Comment Alexandrina l'a vécue...

J'ai senti mon âme se libérer de la terre et monter plus haut, ne restant pour vivifier mon corps, qui est resté en bas, que comme un courant électrique qui maintenait l'union entre les deux. Cette libération a beaucoup coûté à mon corps dont les yeux se fixaient en Jésus crucifié pour alléger ses douleurs.

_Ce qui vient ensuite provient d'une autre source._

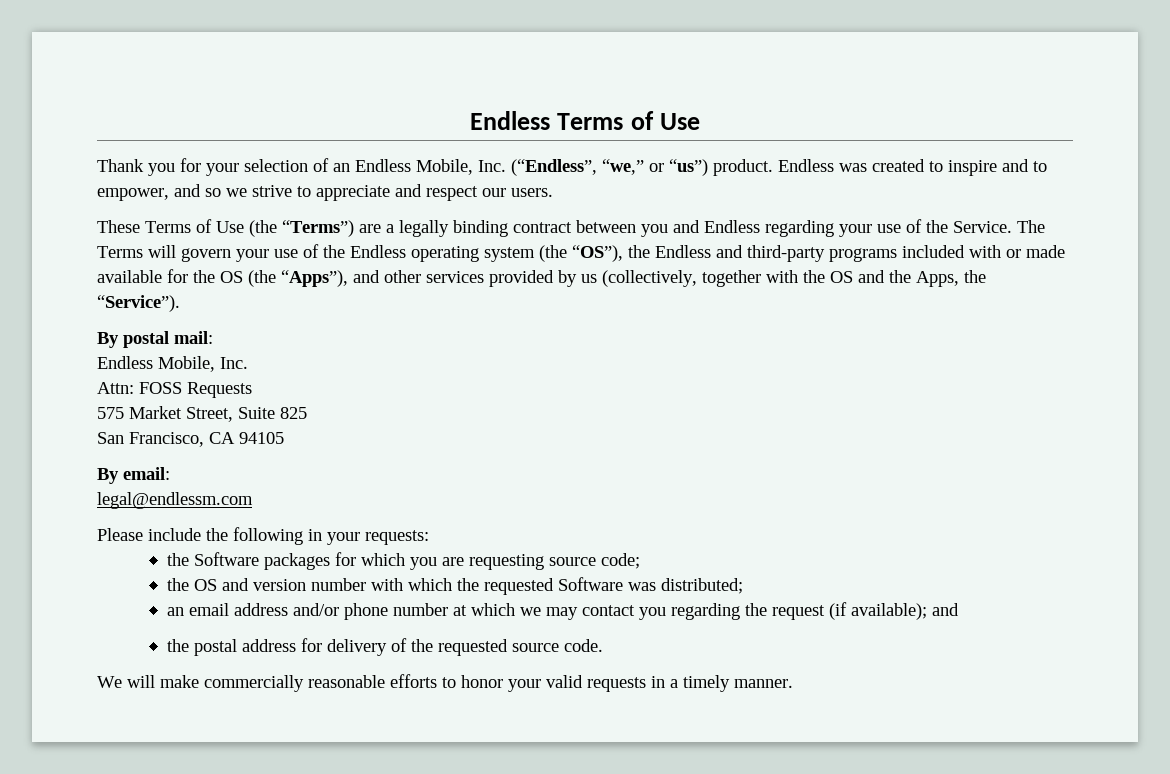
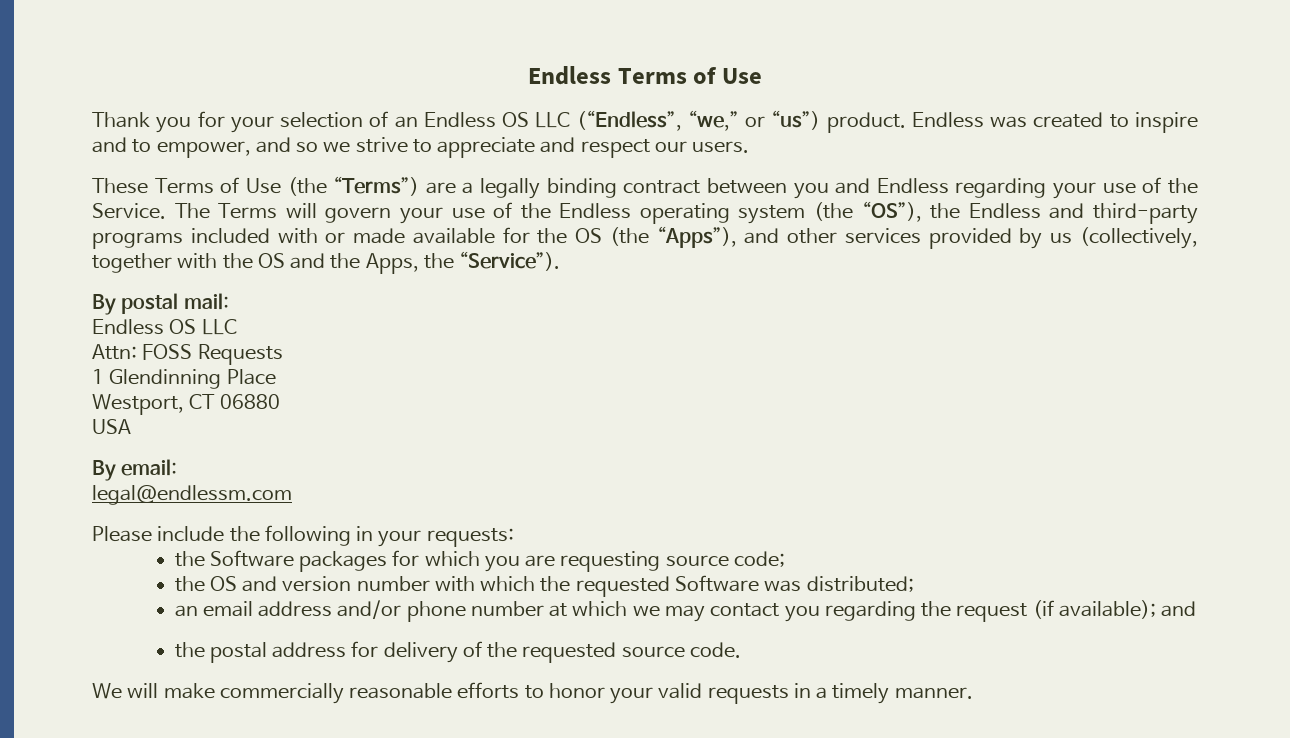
[416,159,506,175] Mobile, Inc. -> [502,112,571,128] OS LLC
[158,356,248,372] Mobile, Inc. -> [169,319,237,335] OS LLC
[97,406,307,422] [97,432,284,447] 575 Market Street, Suite 825 // San Francisco, CA 94105 -> [92,369,276,389] [92,394,280,415] [92,419,131,434] 1 Glendinning Place // Westport, CT 06880 // USA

Malgré cela toute mon âme se sentait dans la confortable tranquillité de ma Petite-Maman, qui supportait avec moi son divin Fils mort.
Ce fait a éclairé mon intelligence, me donnant à connaître que ce que Jésus m'a promis le 15 août 1943, s'est réalisé non sous la forme que je jugeais la plus naturelle, c'est à dire, que j'aurais été pour toujours au ciel, mais que j'y allais pour revenir.
Cet éclaircissement n'a pas été l'impression d'un moment, mais bien une nouvelle transformation qui s'est opérée en moi et qui m'a obligée a dire que certainement je ne devrais pas mourir, mais que Jésus se référait certainement à ce nouvel état de l'âme.
Je me suis convaincue de telle manière, que plus jamais je n'ai pensé qu'il arriverait, au jour fixé par Jésus, la mort réelle.

Alexandrina Maria da Costa: Sentimùents de l'âme; février 1944.